Describing the feeling of having the virus, he said his “lungs felt pressurised, as if they had sacks of rice around them”, and added: “Every time I stood up, I felt the room spinning and a blinding white light, as if I was going to faint, and as if I couldn’t get enough oxygen into my body.”

His illness progressed, and one night he went to bed after instructing his husband, Oscar-award winning screenwriter Dustin Lance Black, on what to do if he “stopped breathing”.

“I honestly felt like I might die”, he said, adding that he feared what would happen to their son, Robbie, if both he and Black came down with COVID.

Tom Daley had ‘flashes of fear’ about being ‘put on a ventilator’

When his head began to feel like it had “a vice tightening around it” and his “oxygen levels were dropping”, Tom Daley decided to call 111.

He was rushed to hospital in an ambulance and put on oxygen.
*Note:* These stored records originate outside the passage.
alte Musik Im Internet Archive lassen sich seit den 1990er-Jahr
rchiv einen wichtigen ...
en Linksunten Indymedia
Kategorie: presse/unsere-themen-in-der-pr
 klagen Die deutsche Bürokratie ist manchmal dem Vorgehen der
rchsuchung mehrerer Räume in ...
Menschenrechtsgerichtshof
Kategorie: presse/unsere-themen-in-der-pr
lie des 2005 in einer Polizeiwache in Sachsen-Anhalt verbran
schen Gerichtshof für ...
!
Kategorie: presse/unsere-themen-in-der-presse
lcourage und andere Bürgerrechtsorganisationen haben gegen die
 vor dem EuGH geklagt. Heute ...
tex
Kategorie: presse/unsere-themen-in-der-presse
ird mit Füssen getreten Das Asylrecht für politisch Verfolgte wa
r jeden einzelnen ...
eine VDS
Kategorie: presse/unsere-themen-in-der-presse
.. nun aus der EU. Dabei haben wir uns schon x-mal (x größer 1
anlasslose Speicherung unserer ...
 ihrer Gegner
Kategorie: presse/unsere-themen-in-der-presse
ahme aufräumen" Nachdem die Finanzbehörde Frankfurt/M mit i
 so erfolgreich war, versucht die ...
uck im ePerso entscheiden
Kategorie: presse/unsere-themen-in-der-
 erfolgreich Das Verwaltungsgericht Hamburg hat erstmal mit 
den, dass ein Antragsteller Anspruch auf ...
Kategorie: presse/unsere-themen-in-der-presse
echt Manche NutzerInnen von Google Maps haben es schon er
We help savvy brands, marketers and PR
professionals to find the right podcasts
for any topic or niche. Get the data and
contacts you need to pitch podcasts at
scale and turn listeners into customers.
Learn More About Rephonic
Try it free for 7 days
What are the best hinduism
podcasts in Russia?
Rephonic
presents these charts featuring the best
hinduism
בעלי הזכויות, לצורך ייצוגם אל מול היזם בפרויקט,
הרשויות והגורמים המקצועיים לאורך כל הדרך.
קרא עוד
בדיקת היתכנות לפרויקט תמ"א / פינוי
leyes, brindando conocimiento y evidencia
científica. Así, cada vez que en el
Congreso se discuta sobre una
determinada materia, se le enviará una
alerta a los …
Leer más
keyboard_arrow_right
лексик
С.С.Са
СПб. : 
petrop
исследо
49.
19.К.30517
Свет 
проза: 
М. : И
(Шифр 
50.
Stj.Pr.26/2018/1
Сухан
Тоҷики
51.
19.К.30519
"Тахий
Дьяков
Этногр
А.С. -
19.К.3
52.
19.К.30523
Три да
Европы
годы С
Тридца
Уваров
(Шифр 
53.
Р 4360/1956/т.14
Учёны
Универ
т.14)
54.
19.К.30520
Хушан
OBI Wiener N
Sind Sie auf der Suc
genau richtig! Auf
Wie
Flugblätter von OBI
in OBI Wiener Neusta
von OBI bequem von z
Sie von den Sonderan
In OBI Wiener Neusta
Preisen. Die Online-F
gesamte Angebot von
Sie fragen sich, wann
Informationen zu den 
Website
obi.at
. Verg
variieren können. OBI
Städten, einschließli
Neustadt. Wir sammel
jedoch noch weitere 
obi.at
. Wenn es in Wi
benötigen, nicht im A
An x-ray revealed “blotches” on his lungs, and he was kept at the hospital for 10 hours to increase his oxygen levels.

“I understood how quickly things could potentially go downhill,” said Daley.

“I had flashes of fear about whether I would be put on a ventilator, and my time being up. I was really terrified.”

Luckily, a few days later, he began to recover, although he was kept out of training for months. Somehow, Daley still managed to take home both a bronze and a gold medal at the Tokyo Olympics.